More or less exactly ten generations after Edmund Burke’s treatise concerning the French Revolution and roughly about twenty generations after the invention of Gutenberg’s printing press, I would like to give you a small update on the state of news, media and publishing following the advent of modern computers on the dissemination landscape.

In this endeavor, I will utilize a case study involving a podcast video on the interwebs, in particular youtube.com, which I hope will help by providing a graphic illustration of what’s going on right now. The case in point is a discussion between an evolutionary biologist, William von Hippel, and a media magnate, Joe Rogan, concerning the publication of Mr. von Hippel’s new neato book titled “The Social Leap”. I shared a link to the entire discussion a couple weeks ago, here I wish to focus on a short segment starting at 2:08:55.
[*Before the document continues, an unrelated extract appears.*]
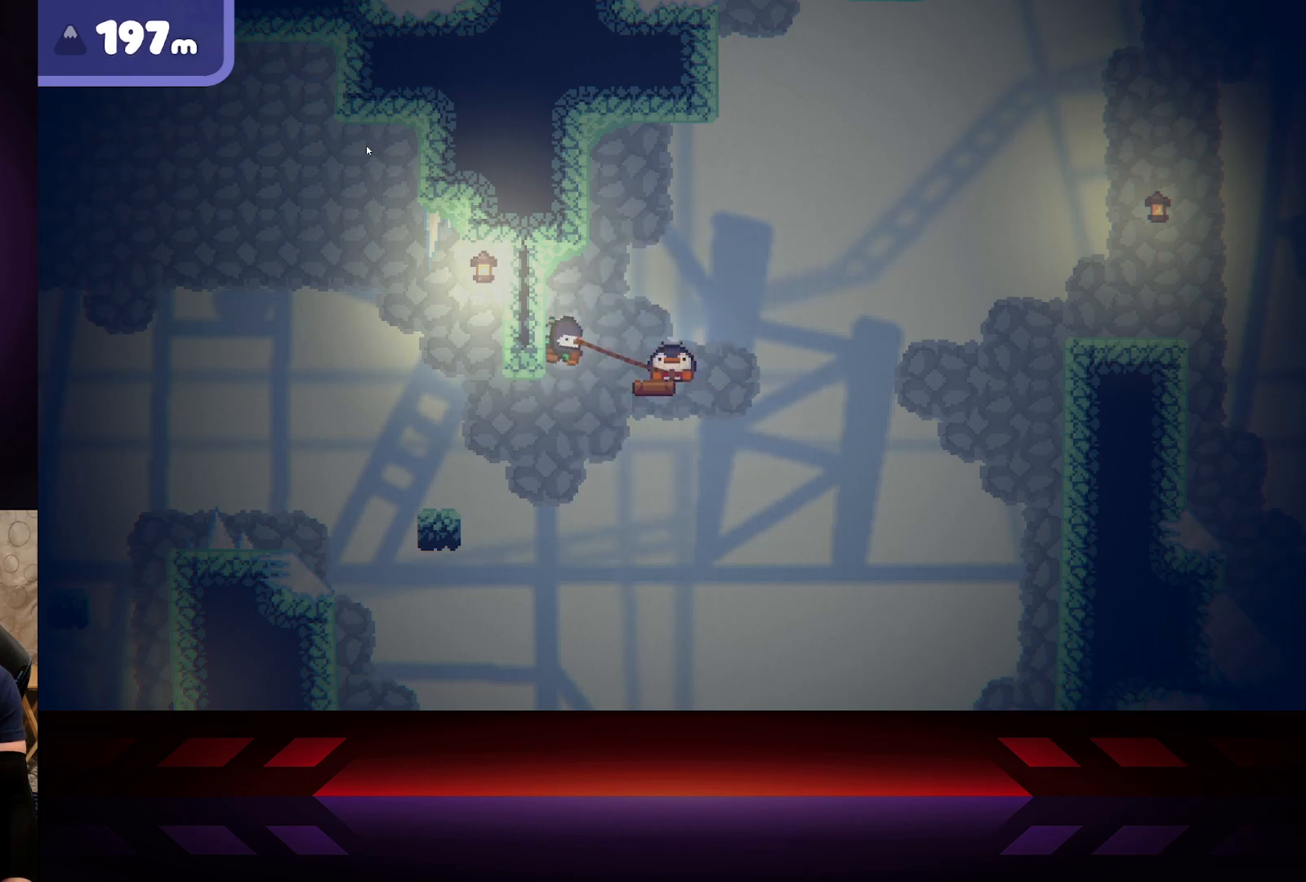
{"buttons": ["X"], "left_stick": "center", "right_stick": "center", "events": []}
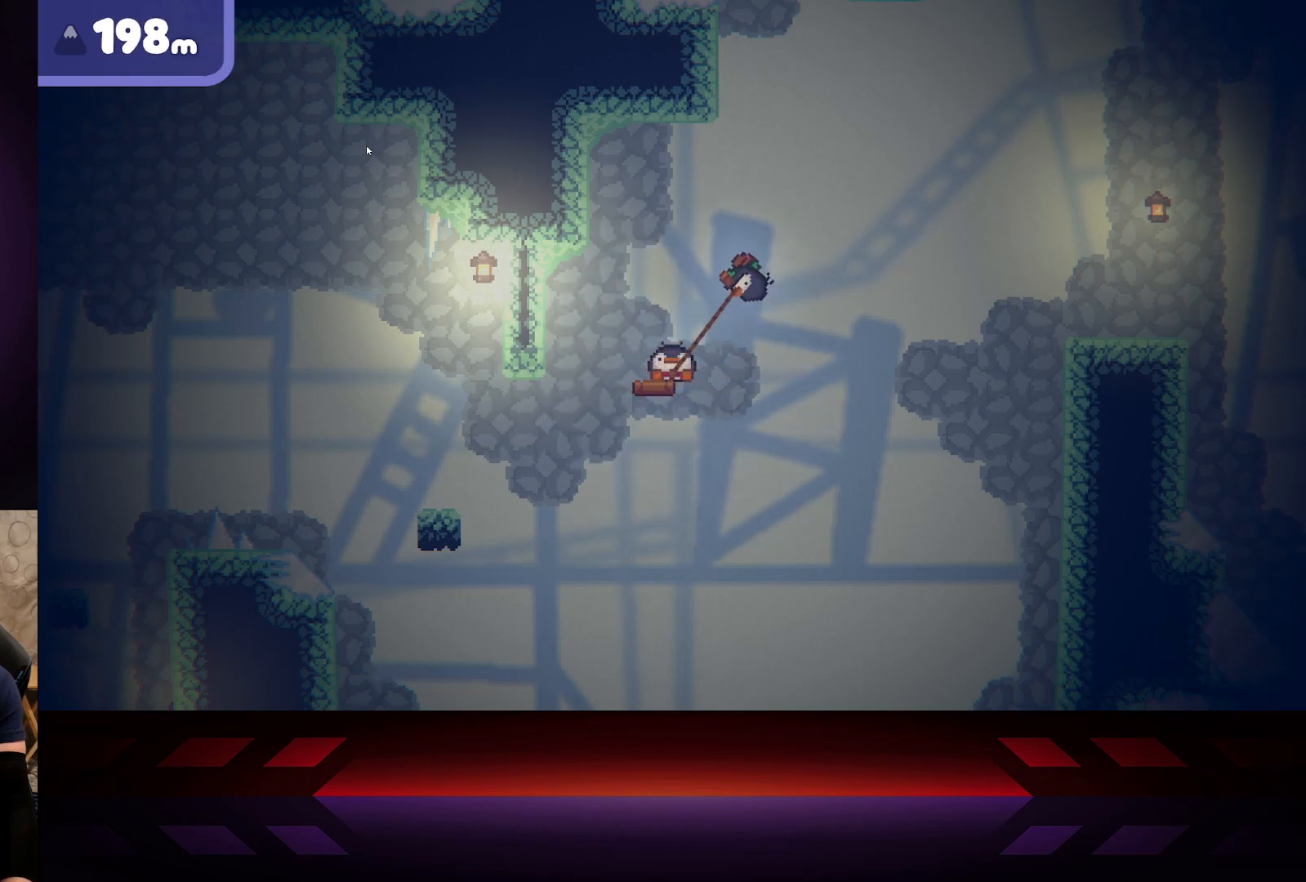
{"buttons": ["X"], "left_stick": "center", "right_stick": "center", "events": []}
Originally, my fascination with the topic centered on the origins of human language, but unfortunately there was hardly any discussion of this during the podcast. Although there are many fascinating points regarding the evolution of homo sapiens, very little (if anything at all) was directly related to the genesis of human language. I have often noted that the very first line in the Bible’s book of Genesis directly indicates “the word” as being at the beginning of human history, but exactly how this first word was ever spoken remains an enigma. My own hunch is that it followed other types of expression – such as body language, facial expressions and the like – and that several rather complex communicative norms needed to become institutionalized (and that language was therefore perhaps far more difficult to develop than other technologies). I imagine that three evolutionary developments might have been particularly advantageous, namely: 1. increased brain size; 2. “whites” of eyes; and 3. improved vocal apparatus. Mr. von Hippel also mentions the first two of these developments.

I have heard Noam Chomsky give a ball-park estimate of ca. 75 thousand years ago for the approximate beginnings of language. Most of the developments mentioned by Mr. von Hippel predate that by a longshot, but the segment I mentioned above (2:08:55) has to do with a development that is undoubtedly much newer, since it is about reasoning and argumentation (which as far as I know must require language). The segment begins with a discussion of confirmation bias, and Mr. von Hippel then mentions a 2011 paper written by Hugo Mercier and Dan Sperber, saying the paper shows that humans actually evolved to use confirmation bias to persuade each other of their own opinions rather than actually trying to find out what is actually true. I was shocked by this statement and read the original article. Upon doing so, it became clear to me that Mr. von Hippel had misrepresented the original findings – and I have contacted Hugo Mercier and he assures me that my shock was indeed warranted.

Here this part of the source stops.